======== Materials provided

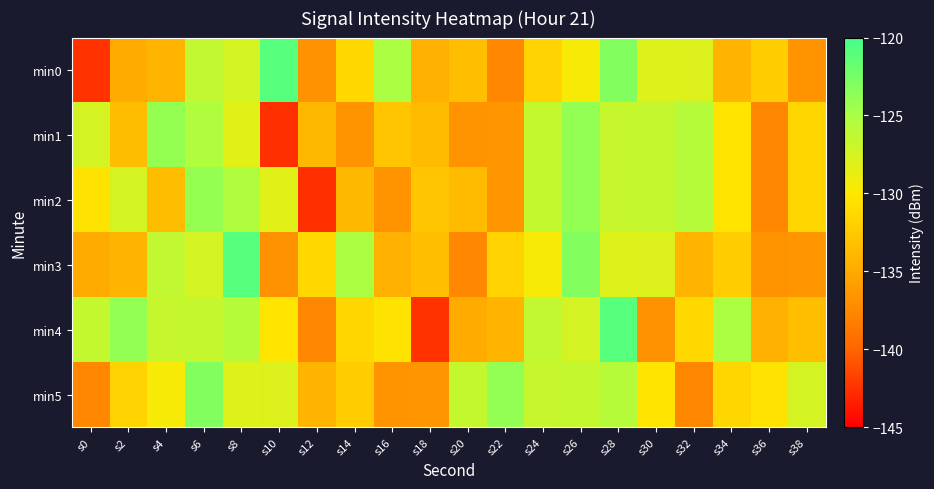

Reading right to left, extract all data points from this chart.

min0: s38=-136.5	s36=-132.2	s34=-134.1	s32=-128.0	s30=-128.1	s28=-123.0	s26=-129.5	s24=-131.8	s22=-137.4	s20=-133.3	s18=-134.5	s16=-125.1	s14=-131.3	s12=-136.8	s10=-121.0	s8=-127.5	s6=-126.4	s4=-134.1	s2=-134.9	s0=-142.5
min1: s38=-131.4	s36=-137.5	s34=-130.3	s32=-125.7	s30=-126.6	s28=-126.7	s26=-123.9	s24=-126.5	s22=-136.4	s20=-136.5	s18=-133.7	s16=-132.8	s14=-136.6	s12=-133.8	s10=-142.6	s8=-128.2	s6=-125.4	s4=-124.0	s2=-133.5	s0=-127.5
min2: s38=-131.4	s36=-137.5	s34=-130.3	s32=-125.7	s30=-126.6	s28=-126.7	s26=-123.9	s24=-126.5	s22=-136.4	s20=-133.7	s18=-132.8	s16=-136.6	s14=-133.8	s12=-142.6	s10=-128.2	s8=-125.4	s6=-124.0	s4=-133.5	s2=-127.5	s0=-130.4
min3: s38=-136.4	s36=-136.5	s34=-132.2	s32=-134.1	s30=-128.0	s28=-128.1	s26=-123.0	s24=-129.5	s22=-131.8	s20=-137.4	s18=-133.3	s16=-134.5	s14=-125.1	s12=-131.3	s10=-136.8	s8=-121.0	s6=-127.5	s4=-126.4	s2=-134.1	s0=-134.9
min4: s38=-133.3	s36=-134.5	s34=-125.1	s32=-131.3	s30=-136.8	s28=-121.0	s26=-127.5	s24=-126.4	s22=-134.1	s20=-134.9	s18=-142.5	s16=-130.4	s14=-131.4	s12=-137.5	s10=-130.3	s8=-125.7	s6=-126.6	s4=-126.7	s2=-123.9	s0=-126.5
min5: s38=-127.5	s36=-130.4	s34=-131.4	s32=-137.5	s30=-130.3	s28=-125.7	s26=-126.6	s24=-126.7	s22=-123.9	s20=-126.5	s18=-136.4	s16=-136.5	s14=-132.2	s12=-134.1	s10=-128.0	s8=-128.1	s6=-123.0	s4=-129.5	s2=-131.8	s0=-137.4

================

Please express all of the data above as a Markdown table with the columns Row and Line, one numbered row per line of text. Skip blank lines and leave out the pictures.

| Row | Line |
|---|---|
| 1 | Reading right to left, extract all data points from this chart. |
| 2 | min0: s38=-136.5	s36=-132.2	s34=-134.1	s32=-128.0	s30=-128.1	s28=-123.0	s26=-129.5	s24=-131.8	s22=-137.4	s20=-133.3	s18=-134.5	s16=-125.1	s14=-131.3	s12=-136.8	s10=-121.0	s8=-127.5	s6=-126.4	s4=-134.1	s2=-134.9	s0=-142.5 |
| 3 | min1: s38=-131.4	s36=-137.5	s34=-130.3	s32=-125.7	s30=-126.6	s28=-126.7	s26=-123.9	s24=-126.5	s22=-136.4	s20=-136.5	s18=-133.7	s16=-132.8	s14=-136.6	s12=-133.8	s10=-142.6	s8=-128.2	s6=-125.4	s4=-124.0	s2=-133.5	s0=-127.5 |
| 4 | min2: s38=-131.4	s36=-137.5	s34=-130.3	s32=-125.7	s30=-126.6	s28=-126.7	s26=-123.9	s24=-126.5	s22=-136.4	s20=-133.7	s18=-132.8	s16=-136.6	s14=-133.8	s12=-142.6	s10=-128.2	s8=-125.4	s6=-124.0	s4=-133.5	s2=-127.5	s0=-130.4 |
| 5 | min3: s38=-136.4	s36=-136.5	s34=-132.2	s32=-134.1	s30=-128.0	s28=-128.1	s26=-123.0	s24=-129.5	s22=-131.8	s20=-137.4	s18=-133.3	s16=-134.5	s14=-125.1	s12=-131.3	s10=-136.8	s8=-121.0	s6=-127.5	s4=-126.4	s2=-134.1	s0=-134.9 |
| 6 | min4: s38=-133.3	s36=-134.5	s34=-125.1	s32=-131.3	s30=-136.8	s28=-121.0	s26=-127.5	s24=-126.4	s22=-134.1	s20=-134.9	s18=-142.5	s16=-130.4	s14=-131.4	s12=-137.5	s10=-130.3	s8=-125.7	s6=-126.6	s4=-126.7	s2=-123.9	s0=-126.5 |
| 7 | min5: s38=-127.5	s36=-130.4	s34=-131.4	s32=-137.5	s30=-130.3	s28=-125.7	s26=-126.6	s24=-126.7	s22=-123.9	s20=-126.5	s18=-136.4	s16=-136.5	s14=-132.2	s12=-134.1	s10=-128.0	s8=-128.1	s6=-123.0	s4=-129.5	s2=-131.8	s0=-137.4 |